1. A fancy answer to why the malach sent to save Lot visited Avraham first (see last post)is as follows: Lot was saved because he would give rise to Moav, leading to Rus, leading to David haMelech and the lineage of Moshiach. Even in David's lifetime, there was those who thought he should not even be accepted and allowed to marry into Klal Yisrael. After all, the Torah says with respect to an Amoni and Moavi, "lo yavo b'kahal Hashem." The counterview, which prevailed l'halacha, darshened the pasuk as applying to a Moavi -- but not a Moavis, which meant Rus was kosher. What is that derasha based on? The reason the Moavim were excluded is because, "asher lo kidmu eschem b'lechem..." that they did not come out and offer food and drink to Bnei Yisrael when they passed their territory. It is the job of the men, not the women, to go out and greet others, says the gemara, and so only the males are excluded from Klal Yisrael. The proof that this is correct comes from our parsha. When the angels come to Avraham tent, they ask, "Ayei Sarah ishtecha?" where is Sarah. Avraham was the one who greeted and served the guests; Sarah remained behind the scenes, demonstrating her tzeniyus. The malach sent to Sdom had to see this behavior to ratify the derasha that excluded Moavi women, allowing for the future hechsher of Rus and David, which justified Lot's being saved.
Last's posts answer was easier to explain : )
2. Rashi writes that Yishmael was arguing with Yitzchak over the right of inheritance, and therefore he and Hagar were expelled from Avraham's home. How old was Yishmael at this time? Remember, Yishmael was already 13 when Yitzchak was born, and if the events of the parsha are recorded in order, Yitzchak was already more than 2 years old, as they already had a party to celebrate his being weaned. Realistically, he must have been a few years older to understand yerushah. So was Yismael around 20? (The Midrash says he was 17). How can Rashi be correct, asks Ramban, when we read in the parsha that Hagar hoisted the sick Yishmael (called a 'yeled') on her shoulders? Could Hagar carry a 20 year old boy plus the provisions she had?

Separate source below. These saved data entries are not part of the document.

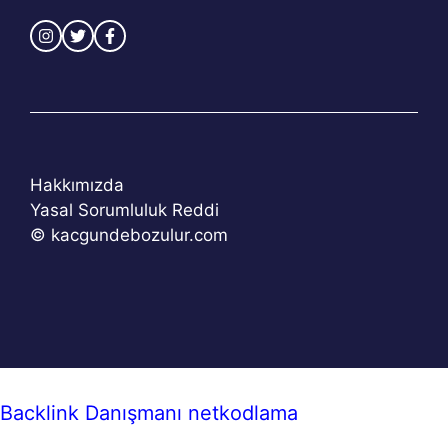
Hakkımızda
Yasal Sorumluluk Reddi
© kacgundebozulur.com
Backlink Danışmanı
netkodlama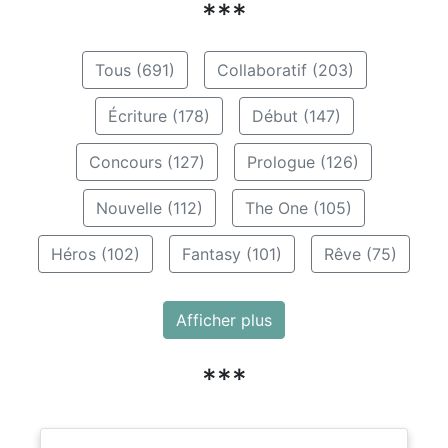
***
Tous (691)
Collaboratif (203)
Écriture (178)
Début (147)
Concours (127)
Prologue (126)
Nouvelle (112)
The One (105)
Héros (102)
Fantasy (101)
Rêve (75)
Afficher plus
***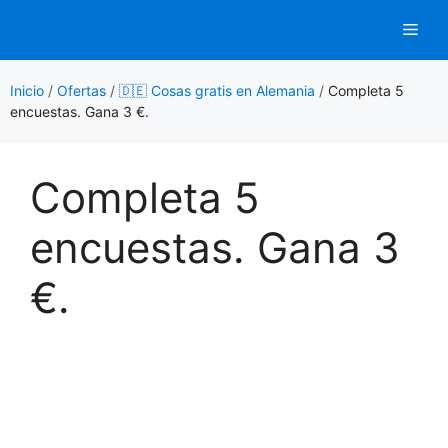
Saltar
Men
al
contenido
Inicio
/
Ofertas
/
🇩🇪 Cosas gratis en Alemania
/
Completa 5
encuestas. Gana 3 €.
Completa 5
encuestas. Gana 3
€.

R' Shteinman answers that no matter how big Yishmael was, a mother always has the strength to bear the burden of carrying her child.
I don't know if it's a pshat answer (see Gur Aryeh and the meforshei Rashi who discuss the issue), but it's an answer that's true anyway.
3. Speaking of bearing burdens, there is a Tzeidah la'Derech that has a beautiful comment on the repetition of "vayeilchu sh'neihem yachdav" 22:6 and again in 22:8 in the akeidah. Since the Torah makes the point of saying it a second time, it means that the first time didn't work, that the were not walking in sync yet until the second time.
An elderly person and a young person usually do not walk at the same pace. Avraham was an old man; he would have walked more slowly than the younger Yitzchak. In 22:6 the Torah tells us that Avraham gave Yitzchak the burden of carrying the wood to slow him up so that they would walk together, the first "vayeilchi sh'neihem yachdav."
Apparently even with the wood on his back, Yiztchak was walking faster. The Torah then tells us that Yitzchak asked Avraham where the sheep for the korban is -- they have the wood, the knife, etc., but no animal? Avraham (22:8) cryptically answered that G-d will show them then sheep. Yitzchak at that moment understood exactly what was going to transpire, that he was the korban. Now, "vayeilchi sh'neihem yachdav." The burden of the wood was something he could carry and still outpace the gait of Avraham, but the psychological burden of the impending akeidah was enough to slow Yitzchak's gait to match that of his father.